Avocado toast calls for a crisp white wine with bright acidity, ideally Sauvignon Blanc. Kim Crawford Sauvignon Blanc ($18, 90 James Suckling) is the everyday answer: lime, fresh herbs, and a clean dry finish that lifts the creamy avocado. Cloudy Bay Sauvignon Blanc ($35, 93 Wine Spectator) is the upgrade. Grüner Veltliner is another strong option if you can find it, the savoury celery note plays beautifully with avocado. A dry Champagne or Prosecco also works for an avocado toast topped with smoked salmon.

What’s the best low-alcohol wine for brunch?

The best low-alcohol options for brunch are Moscato d’Asti (around 5.5% ABV) and Asti Spumante (around 7.5% ABV), both from Piedmont in northern Italy. Saracco Moscato d’Asti ($15.97) is the benchmark, with peach and orange blossom flavors and a gentle fizz that handles sweet brunch food perfectly. For a slightly higher tier, most Italian Pinot Grigio (around 12%) and Provence rosé (around 12.5%) sit at sensible levels. The general goal at brunch is to drink wines that let you stay sharp through a long meal rather than forcing an afternoon nap.

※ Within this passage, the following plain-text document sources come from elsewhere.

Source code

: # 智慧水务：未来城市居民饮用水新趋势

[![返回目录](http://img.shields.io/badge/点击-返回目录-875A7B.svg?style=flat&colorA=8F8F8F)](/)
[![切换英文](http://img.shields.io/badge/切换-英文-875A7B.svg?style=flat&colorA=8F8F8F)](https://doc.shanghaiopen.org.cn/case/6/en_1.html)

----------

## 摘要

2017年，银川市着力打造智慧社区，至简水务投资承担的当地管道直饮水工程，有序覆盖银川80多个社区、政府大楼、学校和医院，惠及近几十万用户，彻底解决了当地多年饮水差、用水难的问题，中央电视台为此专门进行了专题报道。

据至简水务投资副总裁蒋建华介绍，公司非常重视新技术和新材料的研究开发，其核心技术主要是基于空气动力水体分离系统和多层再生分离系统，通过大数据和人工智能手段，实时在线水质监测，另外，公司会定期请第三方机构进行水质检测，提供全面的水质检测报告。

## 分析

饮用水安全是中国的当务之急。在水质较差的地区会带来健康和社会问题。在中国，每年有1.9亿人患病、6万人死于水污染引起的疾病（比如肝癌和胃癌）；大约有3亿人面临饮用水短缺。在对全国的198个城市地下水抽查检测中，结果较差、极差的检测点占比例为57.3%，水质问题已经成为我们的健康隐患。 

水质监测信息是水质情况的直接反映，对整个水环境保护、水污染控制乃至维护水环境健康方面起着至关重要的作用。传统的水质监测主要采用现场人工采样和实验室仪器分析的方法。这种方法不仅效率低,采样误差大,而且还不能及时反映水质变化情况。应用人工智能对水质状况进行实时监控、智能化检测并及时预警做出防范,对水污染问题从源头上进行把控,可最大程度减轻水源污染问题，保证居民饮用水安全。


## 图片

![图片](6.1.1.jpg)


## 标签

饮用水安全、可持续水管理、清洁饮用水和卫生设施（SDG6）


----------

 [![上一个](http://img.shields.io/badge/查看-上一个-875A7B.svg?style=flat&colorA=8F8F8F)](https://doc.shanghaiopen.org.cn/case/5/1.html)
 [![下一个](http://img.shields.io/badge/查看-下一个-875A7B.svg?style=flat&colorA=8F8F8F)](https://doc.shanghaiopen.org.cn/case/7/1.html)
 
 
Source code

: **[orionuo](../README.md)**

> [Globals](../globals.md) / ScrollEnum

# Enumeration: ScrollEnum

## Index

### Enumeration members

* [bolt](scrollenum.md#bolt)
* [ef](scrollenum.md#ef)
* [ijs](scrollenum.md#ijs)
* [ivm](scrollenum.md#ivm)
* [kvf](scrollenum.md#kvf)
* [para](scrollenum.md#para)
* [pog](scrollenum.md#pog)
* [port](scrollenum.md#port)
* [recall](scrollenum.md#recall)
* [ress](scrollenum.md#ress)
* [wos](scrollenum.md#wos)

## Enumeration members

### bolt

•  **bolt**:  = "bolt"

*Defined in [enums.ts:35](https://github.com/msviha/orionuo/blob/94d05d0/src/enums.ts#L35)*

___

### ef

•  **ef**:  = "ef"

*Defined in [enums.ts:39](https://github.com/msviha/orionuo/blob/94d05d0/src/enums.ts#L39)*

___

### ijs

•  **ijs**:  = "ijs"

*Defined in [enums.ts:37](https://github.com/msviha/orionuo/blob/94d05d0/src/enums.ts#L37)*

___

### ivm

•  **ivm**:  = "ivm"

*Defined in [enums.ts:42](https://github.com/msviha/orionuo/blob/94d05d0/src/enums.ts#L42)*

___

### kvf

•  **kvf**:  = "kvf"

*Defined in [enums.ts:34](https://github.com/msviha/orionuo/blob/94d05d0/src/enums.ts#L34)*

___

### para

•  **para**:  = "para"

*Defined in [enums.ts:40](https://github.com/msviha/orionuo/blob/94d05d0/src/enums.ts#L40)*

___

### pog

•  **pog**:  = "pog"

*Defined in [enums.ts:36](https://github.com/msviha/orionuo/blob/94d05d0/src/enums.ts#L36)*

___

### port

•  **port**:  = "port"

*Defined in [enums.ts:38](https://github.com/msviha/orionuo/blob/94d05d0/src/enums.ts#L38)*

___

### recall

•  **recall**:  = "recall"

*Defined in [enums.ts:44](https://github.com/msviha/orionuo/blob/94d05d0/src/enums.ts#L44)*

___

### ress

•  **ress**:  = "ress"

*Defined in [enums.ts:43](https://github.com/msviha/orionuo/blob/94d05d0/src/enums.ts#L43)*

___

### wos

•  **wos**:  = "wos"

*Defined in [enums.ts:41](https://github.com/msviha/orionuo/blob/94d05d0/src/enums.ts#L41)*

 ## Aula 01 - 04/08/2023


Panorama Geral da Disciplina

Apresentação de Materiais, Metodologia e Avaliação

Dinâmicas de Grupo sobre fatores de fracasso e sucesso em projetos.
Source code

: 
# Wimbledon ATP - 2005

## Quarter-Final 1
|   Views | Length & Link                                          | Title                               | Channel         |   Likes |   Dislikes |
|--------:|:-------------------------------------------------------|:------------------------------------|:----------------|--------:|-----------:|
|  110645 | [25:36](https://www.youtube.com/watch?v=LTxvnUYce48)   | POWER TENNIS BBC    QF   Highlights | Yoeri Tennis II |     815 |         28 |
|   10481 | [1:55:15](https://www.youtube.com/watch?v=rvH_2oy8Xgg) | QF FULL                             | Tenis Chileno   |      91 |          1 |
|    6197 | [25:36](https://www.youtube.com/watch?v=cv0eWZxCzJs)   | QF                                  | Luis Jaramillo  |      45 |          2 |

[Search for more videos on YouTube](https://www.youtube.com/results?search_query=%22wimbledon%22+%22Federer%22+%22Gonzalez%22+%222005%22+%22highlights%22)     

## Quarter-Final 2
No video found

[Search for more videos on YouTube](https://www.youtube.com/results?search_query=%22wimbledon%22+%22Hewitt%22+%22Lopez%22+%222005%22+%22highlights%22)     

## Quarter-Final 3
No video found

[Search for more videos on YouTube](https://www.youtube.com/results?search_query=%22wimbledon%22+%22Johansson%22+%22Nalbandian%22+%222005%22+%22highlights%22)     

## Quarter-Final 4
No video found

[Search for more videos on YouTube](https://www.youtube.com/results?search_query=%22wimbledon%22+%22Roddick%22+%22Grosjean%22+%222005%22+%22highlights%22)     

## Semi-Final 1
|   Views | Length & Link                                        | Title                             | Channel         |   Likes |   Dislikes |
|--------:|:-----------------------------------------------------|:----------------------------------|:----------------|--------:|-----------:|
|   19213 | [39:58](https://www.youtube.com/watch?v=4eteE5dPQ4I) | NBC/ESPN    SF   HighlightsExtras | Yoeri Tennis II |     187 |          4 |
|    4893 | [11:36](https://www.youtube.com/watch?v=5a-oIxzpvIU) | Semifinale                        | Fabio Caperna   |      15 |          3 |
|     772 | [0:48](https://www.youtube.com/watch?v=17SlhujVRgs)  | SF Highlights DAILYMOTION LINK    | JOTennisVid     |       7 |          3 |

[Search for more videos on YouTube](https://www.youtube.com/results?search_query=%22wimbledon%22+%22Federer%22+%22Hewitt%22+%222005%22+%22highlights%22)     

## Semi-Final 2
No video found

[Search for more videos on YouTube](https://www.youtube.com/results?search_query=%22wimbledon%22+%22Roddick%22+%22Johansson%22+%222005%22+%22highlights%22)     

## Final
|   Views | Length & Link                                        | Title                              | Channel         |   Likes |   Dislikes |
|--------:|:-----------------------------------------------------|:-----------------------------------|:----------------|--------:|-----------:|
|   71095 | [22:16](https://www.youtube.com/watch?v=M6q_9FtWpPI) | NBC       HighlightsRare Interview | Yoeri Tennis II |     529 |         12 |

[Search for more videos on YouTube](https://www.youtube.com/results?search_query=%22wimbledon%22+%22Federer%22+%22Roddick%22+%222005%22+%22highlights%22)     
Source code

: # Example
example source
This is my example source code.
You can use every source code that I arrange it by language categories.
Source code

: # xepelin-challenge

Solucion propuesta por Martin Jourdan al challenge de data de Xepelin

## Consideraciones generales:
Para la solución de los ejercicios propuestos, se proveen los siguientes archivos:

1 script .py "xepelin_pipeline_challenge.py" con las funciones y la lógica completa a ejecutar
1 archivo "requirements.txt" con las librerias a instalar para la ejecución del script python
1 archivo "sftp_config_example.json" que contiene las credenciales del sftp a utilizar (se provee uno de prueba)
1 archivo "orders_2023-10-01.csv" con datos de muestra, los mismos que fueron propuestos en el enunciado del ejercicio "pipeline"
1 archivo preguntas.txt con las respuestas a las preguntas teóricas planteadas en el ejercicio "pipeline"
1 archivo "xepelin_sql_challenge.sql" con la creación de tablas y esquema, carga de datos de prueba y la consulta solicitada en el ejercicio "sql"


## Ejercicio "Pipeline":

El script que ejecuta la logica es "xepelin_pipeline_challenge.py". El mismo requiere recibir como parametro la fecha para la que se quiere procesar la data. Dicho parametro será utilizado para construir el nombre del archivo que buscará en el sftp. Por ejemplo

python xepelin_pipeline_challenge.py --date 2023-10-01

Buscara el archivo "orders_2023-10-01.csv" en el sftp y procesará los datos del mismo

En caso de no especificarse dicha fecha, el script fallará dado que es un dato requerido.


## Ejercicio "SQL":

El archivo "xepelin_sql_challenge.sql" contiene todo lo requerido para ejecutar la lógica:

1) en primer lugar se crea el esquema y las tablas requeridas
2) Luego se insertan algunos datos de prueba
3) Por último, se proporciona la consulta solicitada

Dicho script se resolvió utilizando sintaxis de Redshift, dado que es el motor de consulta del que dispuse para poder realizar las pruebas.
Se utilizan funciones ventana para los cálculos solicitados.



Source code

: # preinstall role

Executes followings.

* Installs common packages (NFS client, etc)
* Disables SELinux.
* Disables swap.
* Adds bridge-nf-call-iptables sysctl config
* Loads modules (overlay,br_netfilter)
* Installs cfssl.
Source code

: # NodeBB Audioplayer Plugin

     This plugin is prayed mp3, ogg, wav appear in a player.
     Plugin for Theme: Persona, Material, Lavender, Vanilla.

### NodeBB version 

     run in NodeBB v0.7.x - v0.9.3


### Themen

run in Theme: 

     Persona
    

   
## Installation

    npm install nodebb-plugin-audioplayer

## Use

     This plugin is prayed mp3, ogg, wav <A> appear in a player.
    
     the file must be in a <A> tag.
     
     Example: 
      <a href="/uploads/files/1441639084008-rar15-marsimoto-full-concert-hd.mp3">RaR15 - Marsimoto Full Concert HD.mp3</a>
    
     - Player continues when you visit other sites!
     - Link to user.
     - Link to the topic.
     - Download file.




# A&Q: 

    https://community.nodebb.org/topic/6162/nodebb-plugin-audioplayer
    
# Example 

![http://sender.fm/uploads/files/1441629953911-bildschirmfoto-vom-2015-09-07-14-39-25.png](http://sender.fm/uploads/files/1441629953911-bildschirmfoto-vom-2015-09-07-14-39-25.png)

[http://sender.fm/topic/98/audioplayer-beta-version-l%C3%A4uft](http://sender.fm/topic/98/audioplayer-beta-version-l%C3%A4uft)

Is sparkling wine the best wine for brunch?

Sparkling wine is the most versatile brunch wine, but it’s not the only answer. Prosecco, Champagne, Cava, and Crémant all earn their spot here because the bubbles cut through rich foods, the acidity refreshes between bites, and the lower alcohol content suits a long meal. Our sparkling wine explainer breaks down the differences in style if you want to choose by method rather than label. That said, a creamy Chardonnay handles eggs Benedict better, a Sauvignon Blanc beats sparkling next to avocado toast, and a Moscato d’Asti is the only correct answer for pancakes drowned in maple syrup. Sparkling wine is the safe default. The other styles are the smarter calls when the food on the table demands them.